Page:Leroux - L'Epouse du Soleil.djvu/91

Cette page a été validée par deux contributeurs.

« Il faut du sang pur à Pacahuamac ! » répondent en chantant les assistants et puis l’un d’eux ayant crié encore : Celui-là est pour Pacahuamac ! Huascar se retourna et le fit taire.

Ils étaient tous debout, maintenant, excepté les quatre punchos rouges toujours prosternés, veilleurs du sacrifice. Les souffleurs de quenias faisaient un bruit terrible avec leurs os de flûtes de morts. Bientôt, on n’entendit plus qu’eux, car leur bruit avait eu raison de tous les bruits. Marie-Thérèse, effondrée, vaincue, ne criait plus, ne résistait plus. Aucune voix, aucun signe n’avait répondu à son appel. Christobal et elle étaient perdus ! Elle demanda, dans un souffle, aux mammaconas qui l’entouraient : « Allumez au moins les parfums ! Nous ne souffrirons pas ! », mais les deux qui devaient mourir avec elle lui dirent : « Nous devons mourir de tout notre esprit et de tout notre cœur pour revivre avec tout notre esprit et tout notre cœur. On n’allumera pas les parfums ! »

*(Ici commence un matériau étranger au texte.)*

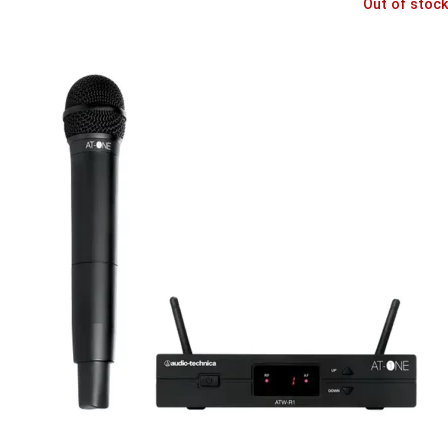
Out of stock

Et voilà que les joueurs de quenias se turent à leur tour et qu’il y eut un silence effrayant. Toute l’assemblée à nouveau se prosterne. Et la voix sonore de Huascar dit : « Silence dans la Maison du Serpent ! Le mort va venir ! Écoutez ! »

Alors une sorte de tremblement de terre semble ébranler les murs cyclopéens, cependant que le sourd roulement du tonnerre se faisait entendre, mais, au lieu de venir du ciel, il montait des entrailles mêmes de la terre.

À ce moment, le petit Christobal tressaillit dans les bras de sa sœur et elle crut que c’était de peur. Mais il lui dit à l’oreille : « Regarde, Marie-Thérèse, regarde les quatre punchos rouges. » Alors, elle leva sa tête appesantie et regarda, et elle aussi tressaillit. Pendant que, sous le coup de l’effroi causé par ces étranges phénomènes, toute l’assistance était courbée sur les dalles, quatre têtes apparaissaient, soulevées, tendues vers Marie-Thérèse, et, sous leur bonnet à oreillettes, sous les cheveux qui balayaient leur visage tanné, bruni par les fards indiens, l’Épouse du Soleil venait de reconnaître son fiancé, son père, Natividad, et l’oncle François-Gaspard.

Une joie immense inonda son cœur. Le petit Christobal et elle se serrèrent éperdument.

Les quatre bonnets des quatre punchos rouges étaient déjà retombés sur les dalles pendant que toute l’assistance relevait la tête au cri poussé par Huascar, annonciateur du roi défunt Huayna-Capac.

Tandis qu’un nouvel ébranlement de la terre semblait secouer tout l’édifice, Huascar, les bras tendus vers la muraille qui s’entr’ouvrait, criait à Marie-Thérèse : A qui esta el morto ! (Voici le mort !).